### [Instruction]
Only the text is wanted; write out each record below exactly and exclude all pictures.

[Source records]
# # # #

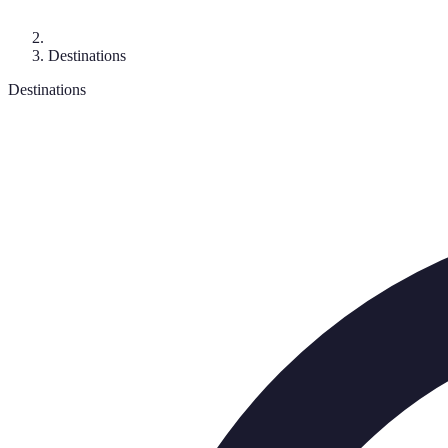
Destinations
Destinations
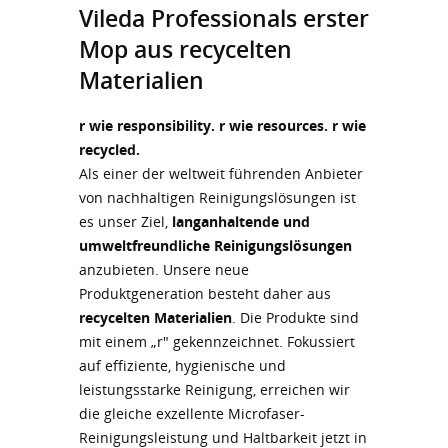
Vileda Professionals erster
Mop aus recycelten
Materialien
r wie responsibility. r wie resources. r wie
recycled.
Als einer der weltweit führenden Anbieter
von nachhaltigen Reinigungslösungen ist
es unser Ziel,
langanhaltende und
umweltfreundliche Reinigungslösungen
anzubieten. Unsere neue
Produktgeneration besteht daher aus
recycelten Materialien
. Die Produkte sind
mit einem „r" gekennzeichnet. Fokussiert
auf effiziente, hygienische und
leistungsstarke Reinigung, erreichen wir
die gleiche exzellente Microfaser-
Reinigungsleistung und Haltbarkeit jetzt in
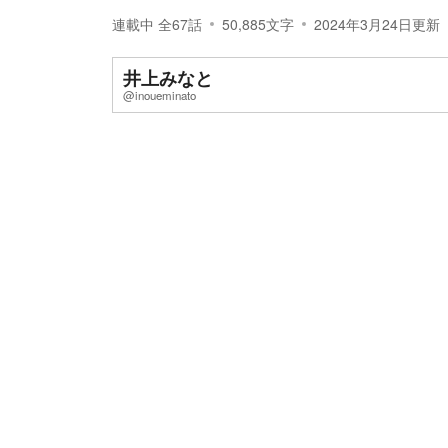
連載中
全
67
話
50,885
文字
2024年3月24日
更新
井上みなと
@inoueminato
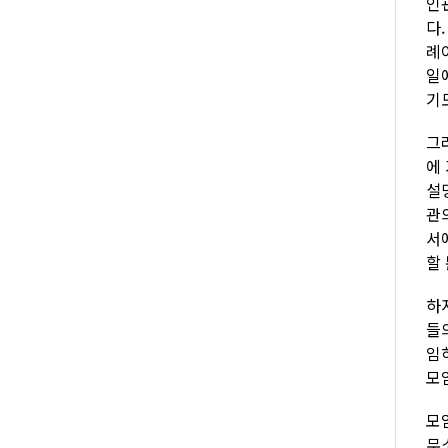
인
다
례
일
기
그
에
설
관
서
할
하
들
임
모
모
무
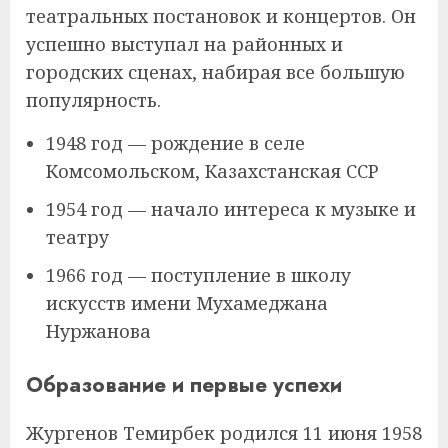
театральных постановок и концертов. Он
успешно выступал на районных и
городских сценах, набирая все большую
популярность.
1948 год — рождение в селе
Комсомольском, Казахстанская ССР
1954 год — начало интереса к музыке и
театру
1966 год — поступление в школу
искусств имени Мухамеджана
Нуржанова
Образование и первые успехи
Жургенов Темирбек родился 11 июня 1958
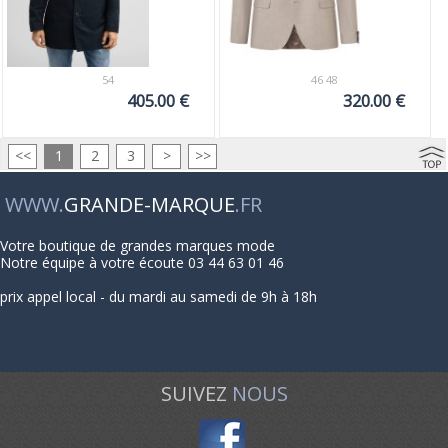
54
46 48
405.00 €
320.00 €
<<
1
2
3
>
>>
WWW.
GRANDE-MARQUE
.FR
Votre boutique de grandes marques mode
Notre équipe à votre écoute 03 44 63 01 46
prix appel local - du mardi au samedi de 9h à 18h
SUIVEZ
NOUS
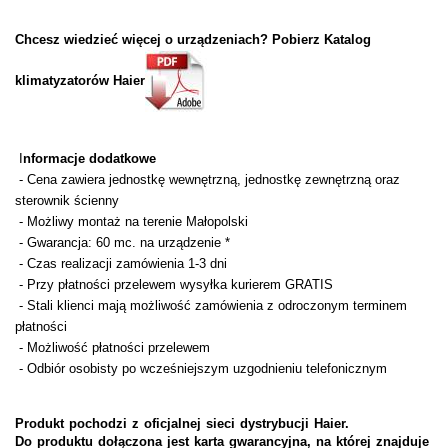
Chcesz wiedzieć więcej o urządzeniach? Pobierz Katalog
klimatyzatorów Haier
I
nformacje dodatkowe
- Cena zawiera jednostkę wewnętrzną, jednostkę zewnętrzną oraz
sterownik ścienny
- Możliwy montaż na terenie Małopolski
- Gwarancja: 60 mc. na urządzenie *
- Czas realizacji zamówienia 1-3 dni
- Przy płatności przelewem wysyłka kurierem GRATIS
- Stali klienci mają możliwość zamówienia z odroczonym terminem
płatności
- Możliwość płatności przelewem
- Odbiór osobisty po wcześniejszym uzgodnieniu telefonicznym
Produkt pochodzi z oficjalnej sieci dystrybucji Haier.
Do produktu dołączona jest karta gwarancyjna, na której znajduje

# # # #

### [Answer space]
Destinations
Destinations
Vileda Professionals erster
Mop aus recycelten
Materialien
r wie responsibility. r wie resources. r wie
recycled.
Als einer der weltweit führenden Anbieter
von nachhaltigen Reinigungslösungen ist
es unser Ziel,
langanhaltende und
umweltfreundliche Reinigungslösungen
anzubieten. Unsere neue
Produktgeneration besteht daher aus
recycelten Materialien
. Die Produkte sind
mit einem „r" gekennzeichnet. Fokussiert
auf effiziente, hygienische und
leistungsstarke Reinigung, erreichen wir
die gleiche exzellente Microfaser-
Reinigungsleistung und Haltbarkeit jetzt in
連載中
全
67
話
50,885
文字
2024年3月24日
更新
井上みなと
@inoueminato
인
다
례
일
기
그
에
설
관
서
할
하
들
임
모
모
무
театральных постановок и концертов. Он
успешно выступал на районных и
городских сценах, набирая все большую
популярность.
1948 год — рождение в селе
Комсомольском, Казахстанская ССР
1954 год — начало интереса к музыке и
театру
1966 год — поступление в школу
искусств имени Мухамеджана
Нуржанова
Образование и первые успехи
Жургенов Темирбек родился 11 июня 1958
54
46 48
405.00 €
320.00 €
<<
1
2
3
>
>>
WWW.
GRANDE-MARQUE
.FR
Votre boutique de grandes marques mode
Notre équipe à votre écoute 03 44 63 01 46
prix appel local - du mardi au samedi de 9h à 18h
SUIVEZ
NOUS
Chcesz wiedzieć więcej o urządzeniach? Pobierz Katalog
klimatyzatorów Haier
I
nformacje dodatkowe
- Cena zawiera jednostkę wewnętrzną, jednostkę zewnętrzną oraz
sterownik ścienny
- Możliwy montaż na terenie Małopolski
- Gwarancja: 60 mc. na urządzenie *
- Czas realizacji zamówienia 1-3 dni
- Przy płatności przelewem wysyłka kurierem GRATIS
- Stali klienci mają możliwość zamówienia z odroczonym terminem
płatności
- Możliwość płatności przelewem
- Odbiór osobisty po wcześniejszym uzgodnieniu telefonicznym
Produkt pochodzi z oficjalnej sieci dystrybucji Haier.
Do produktu dołączona jest karta gwarancyjna, na której znajduje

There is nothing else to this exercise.